GOOD & EVIL ingeniously captures both order and chaos within a single voltage generator module. Its versatility extends to controlling numerous parameters in other modules, making it an ideal companion for crafting gradual shifts in ambient soundscapes or venturing into dynamic and evolving patch creations.
key features
Four Chained LFOs
Controllable Time
Attenuator per LFO Output
Four Random Voltages
Adjustable Amount of Random and Chaos
EVIL CV Input
Random Gate
Wrong Polarity Protection
specs & downloads
width: 12 HP
depth: 28 mm
power: 75 mA @ +12V / 55 mA @ -12V
videos
description / manual
The GOOD side consists of a chain of four LFOs. Each LFOs only starts to rise when its predecessor descends. The four knobs control the time it takes for each LFO to rise and simultaneously controls the time it takes for the predecessor to descend. The LFOs have individual outputs with an attenuator. This row of low frequency oscillators can either create very slow envelopes followed by fast changes, just very slow voltage changes or a chain of fast swinging LFOs with their voltage never being the same on the four outputs at a time.
The EVIL side generates random voltages that can be influenced by the knobs EVIL 1 and EVIL 2. These change the amount and amplitude of chaos being created. The voltages may move very slow, but also evolve to a burst of changing voltages over the course time. Just like on the good side there are also four outputs on the evil side.
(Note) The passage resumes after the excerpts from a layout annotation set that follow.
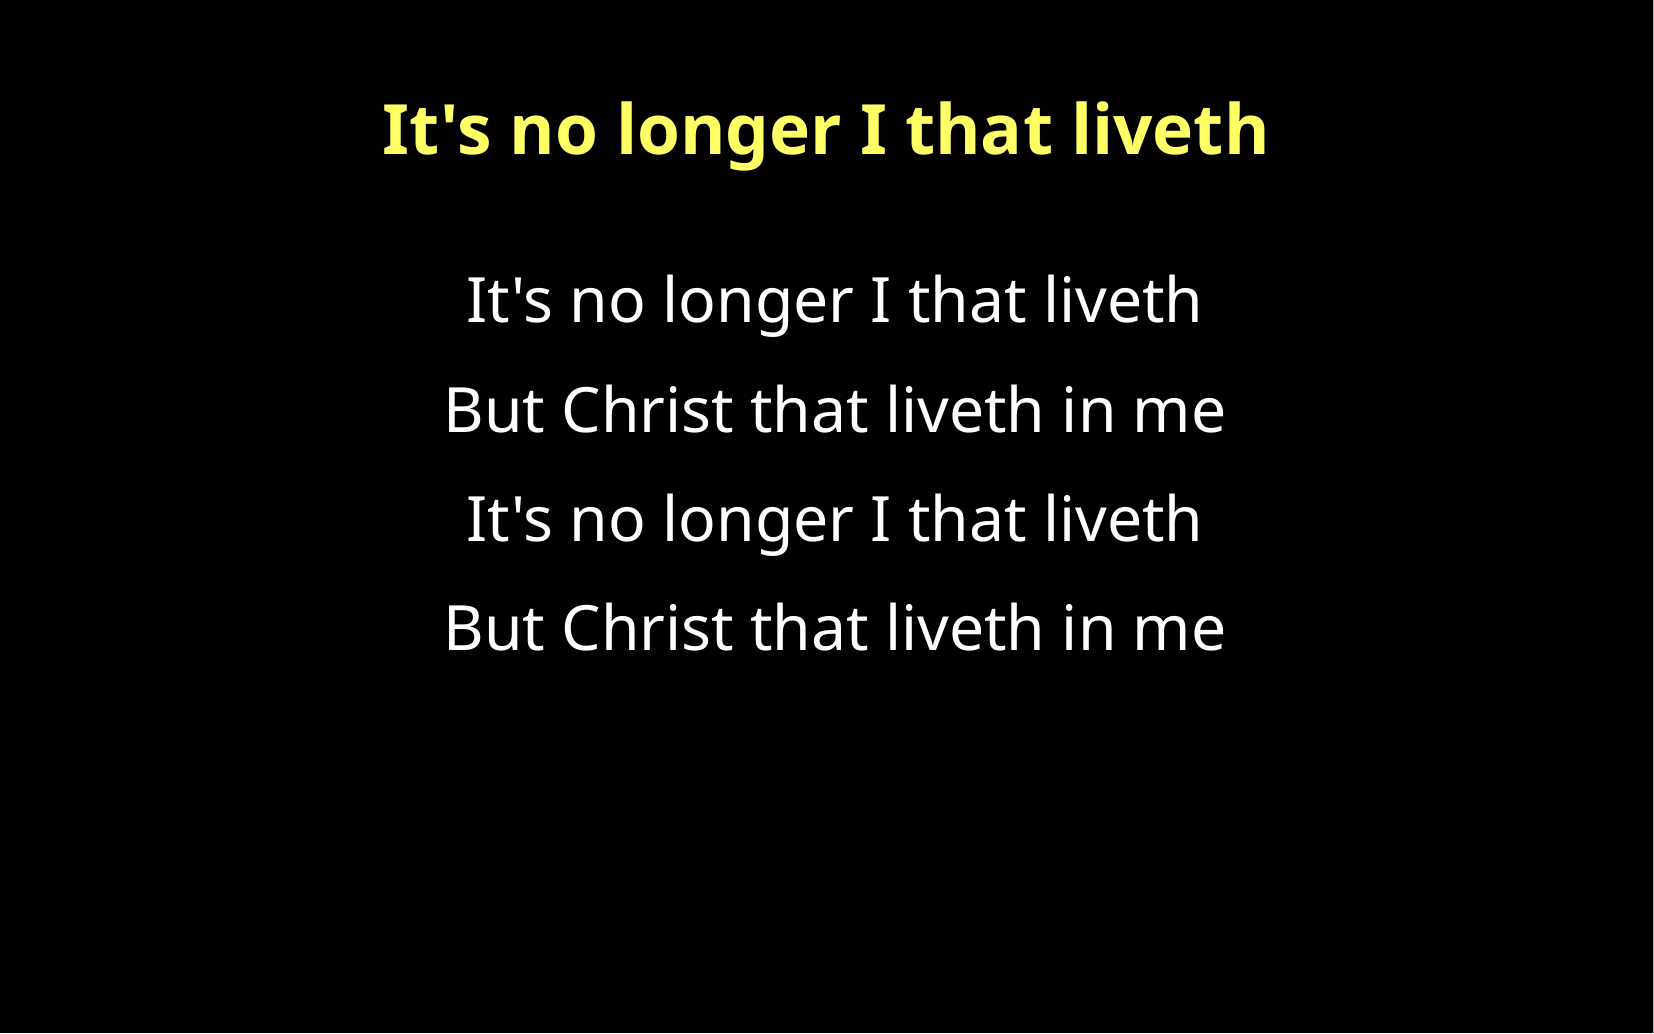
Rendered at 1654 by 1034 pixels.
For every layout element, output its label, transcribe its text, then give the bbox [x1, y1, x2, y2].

title It's no longer I that liveth [0, 41, 1654, 214]
list It's no longer I that liveth But Christ that liveth in me It's no longer I that liveth But Christ that liveth in me [0, 255, 1654, 856]
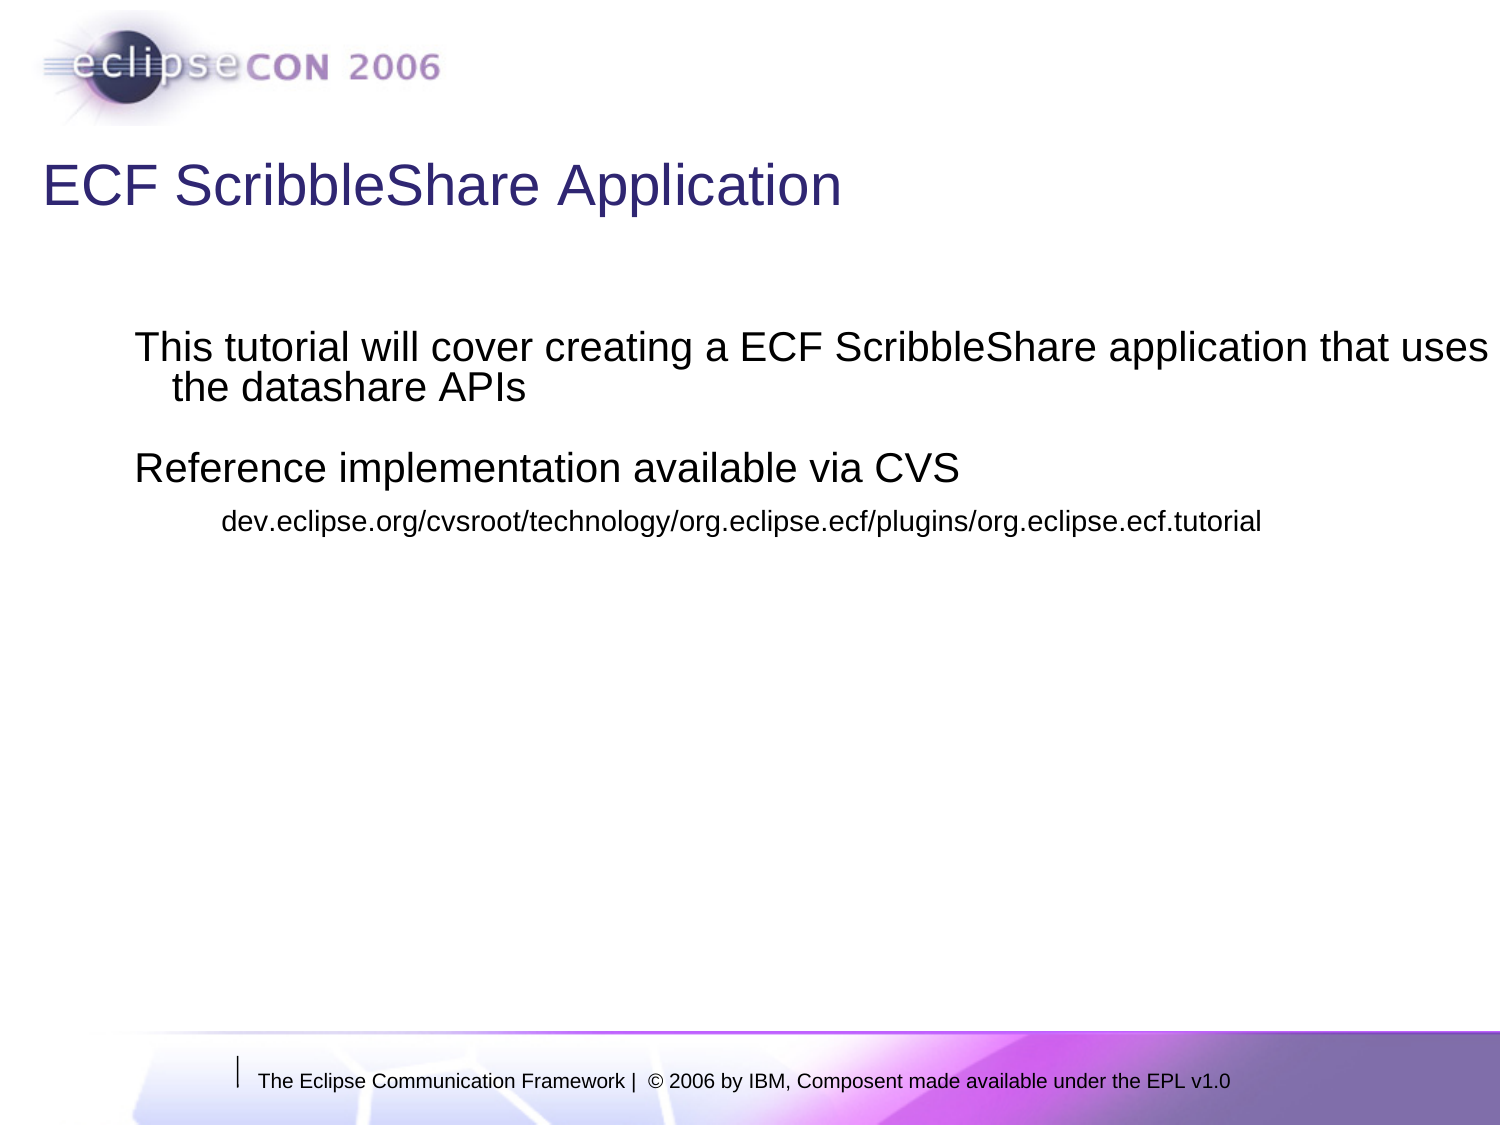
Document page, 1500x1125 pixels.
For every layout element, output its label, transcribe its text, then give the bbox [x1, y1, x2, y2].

picture [0, 1031, 1500, 1125]
title ECF ScribbleShare Application [27, 157, 1500, 248]
list This tutorial will cover creating a ECF ScribbleShare application that uses the datashare APIs Reference implementation available via CVS dev.eclipse.org/cvsroot/technology/org.eclipse.ecf/plugins/org.eclipse.ecf.tutorial [119, 321, 1500, 1027]
picture [31, 10, 1040, 126]
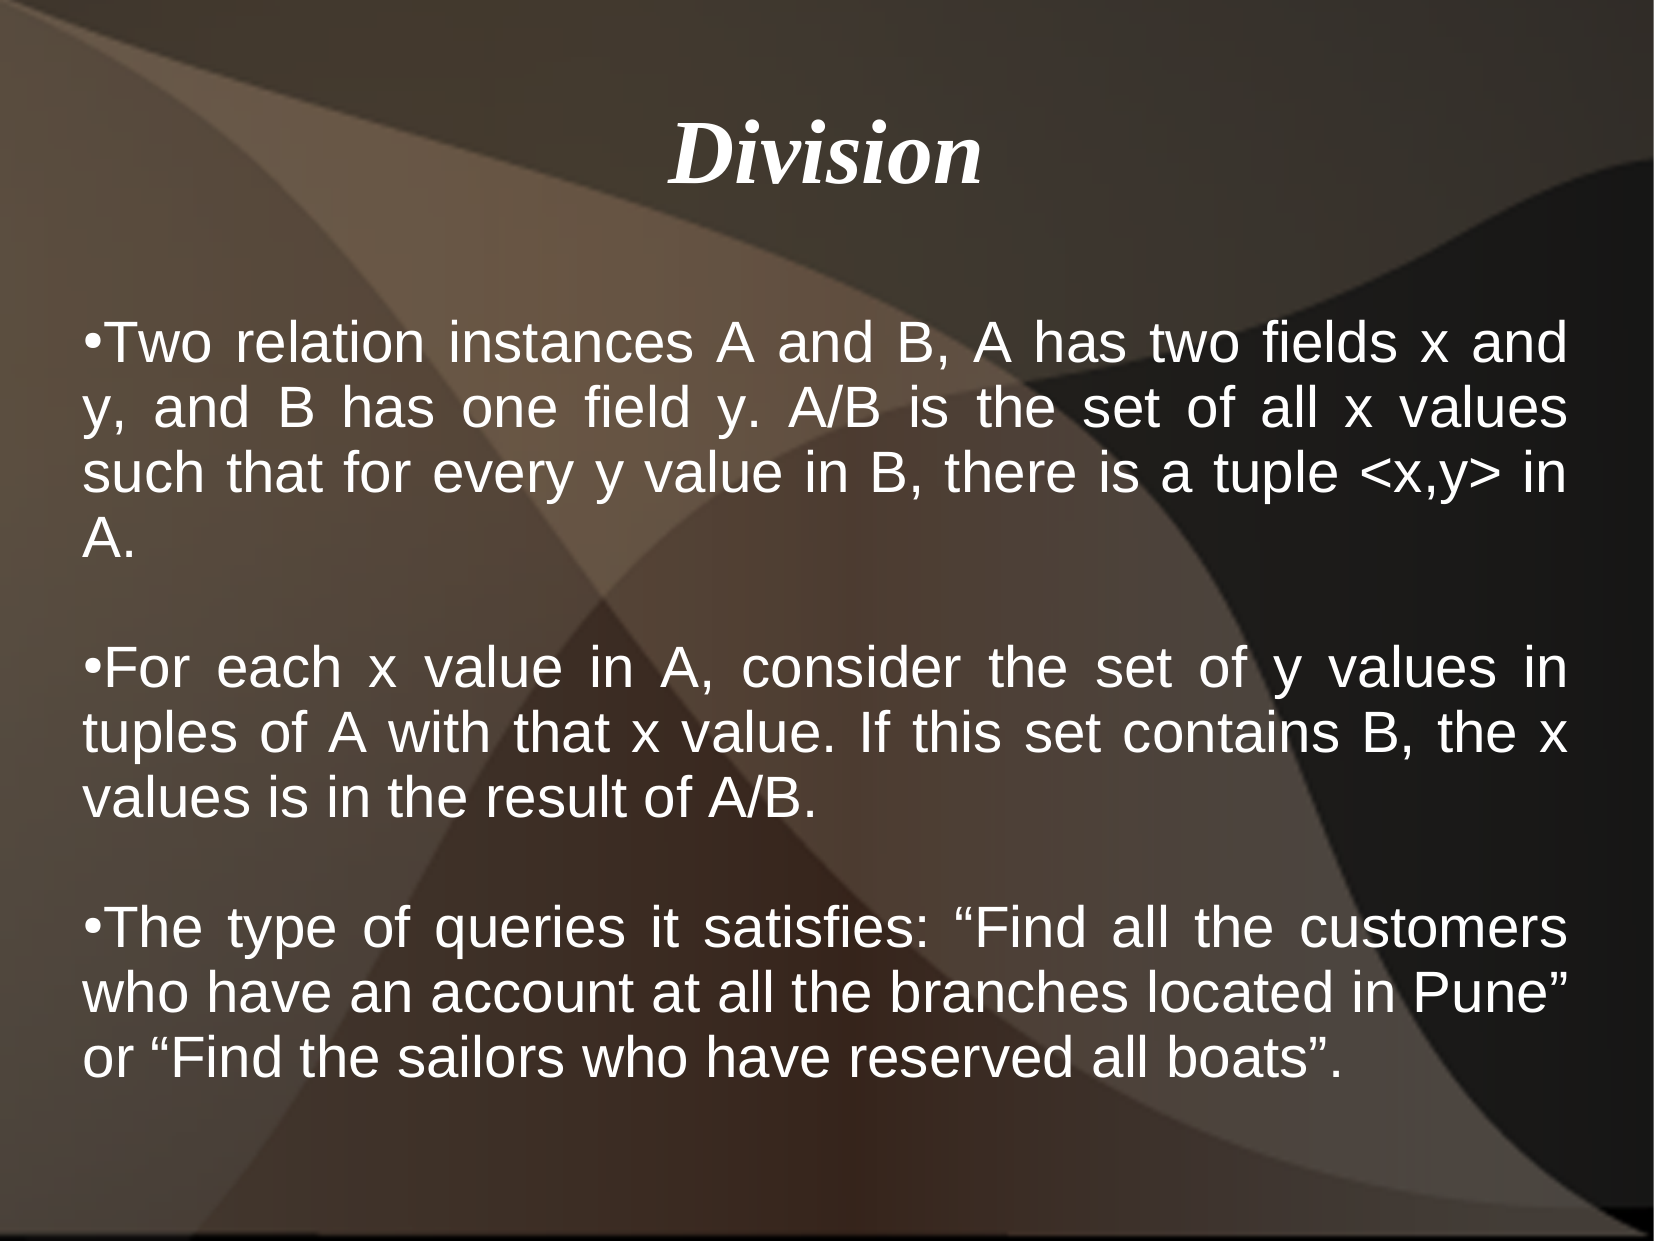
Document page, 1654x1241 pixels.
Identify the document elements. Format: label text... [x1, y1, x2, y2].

title Division [82, 56, 1571, 250]
subtitle Two relation instances A and B, A has two fields x and y, and B has one field y. A/B is the set of all x values such that for every y value in B, there is a tuple <x,y> in A. For each x value in A, consider the set of y values in tuples of A with that x value. If this set contains B, the x values is in the result of A/B. The type of queries it satisfies: “Find all the customers who have an account at all the branches located in Pune” or “Find the sailors who have reserved all boats”. [82, 297, 1571, 1102]
picture [0, 0, 1654, 1241]
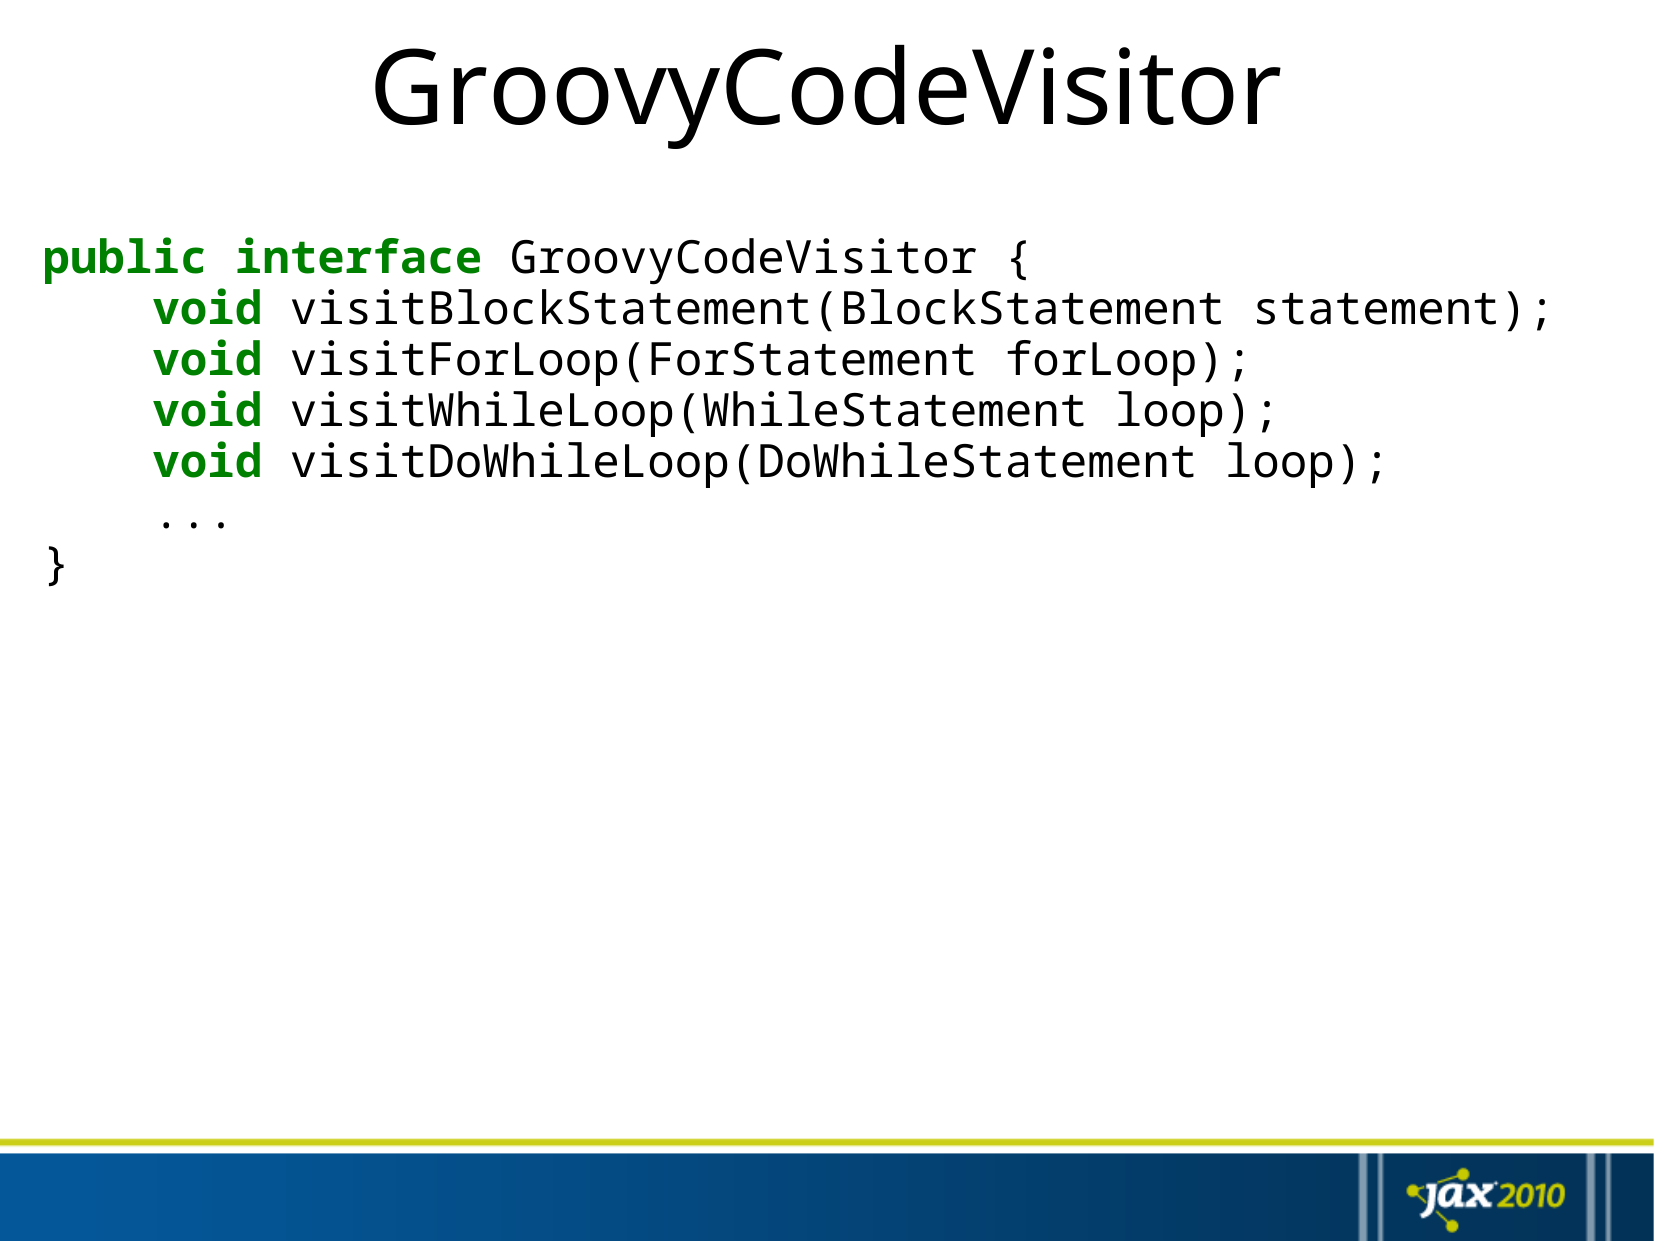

Additionally there is a GATE output that provides random gates in conjunction with the EVIL voltages. The EVIL CV input gives voltage control over the amplitude of chaos. An attenuator may lower the amount of voltage being inserted to the EVIL side. The last LFO of the GOOD side is normalised to the CV input of the EVIL side, if no patch cable is inserted into EVIL CV. The voltage range is between +/-3V for GOOD and +/-10V for EVIL. The EVIL outputs usually wobble and meander around +/-2V, but also show peaks of +/-5V, and +/-10V (expecially output V). Using the EVIL CV input forces the circuit to generate peaks more frequently. The gate has a voltage of approx. +6V.